Article ID | Journal | Published Year | Pages | File Type |
---|---|---|---|---|
1178290 | Biochimica et Biophysica Acta (BBA) - Proteins and Proteomics | 2013 | 8 Pages |
Classified into 16 superfamilies, conopeptides are the main component of cone snail venoms that attract growing interest in pharmacology and drug discovery. The conventional approach to assigning a conopeptide to a superfamily is based on a consensus signal peptide of the precursor sequence. While this information is available at the genomic or transcriptomic levels, it is not present in amino acid sequences of mature bioactives generated by proteomic studies. As the number of conopeptide sequences is increasing exponentially with the improvement in sequencing techniques, there is a growing need for automating superfamily elucidation.
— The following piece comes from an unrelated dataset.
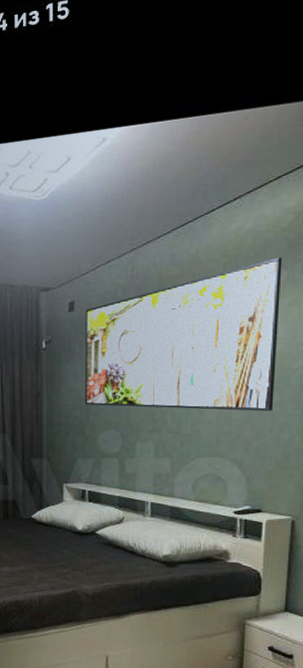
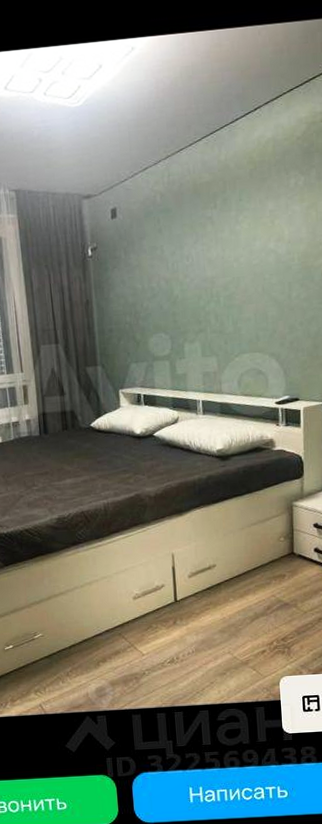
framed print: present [84,256,282,411] -> none [127,163,302,311]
To face this challenge we have defined distinct models of the signal sequence, propeptide region and mature peptides for each of the superfamilies containing more than 5 members (14 out of 16). These models rely on two robust techniques namely, Position-Specific Scoring Matrices (PSSM, also named generalized profiles) and hidden Markov models (HMM). A total of 50 PSSMs and 47 HMM profiles were generated. We confirm that propeptide and mature regions can be used to efficiently classify conopeptides lacking a signal sequence. Furthermore, the combination of all three-region models demonstrated improvement in the classification rates and results emphasise how PSSM and HMM approaches complement each other for superfamily determination. The 97 models were validated and offer a straightforward method applicable to large sequence datasets.
► Successful conopeptide superfamily classification based on pro- and mature peptides ► Combination of HMM and PSSM approaches improved conopeptide superfamily prediction. ► Our method is more efficient and more easily amenable to large data sets than BLAST.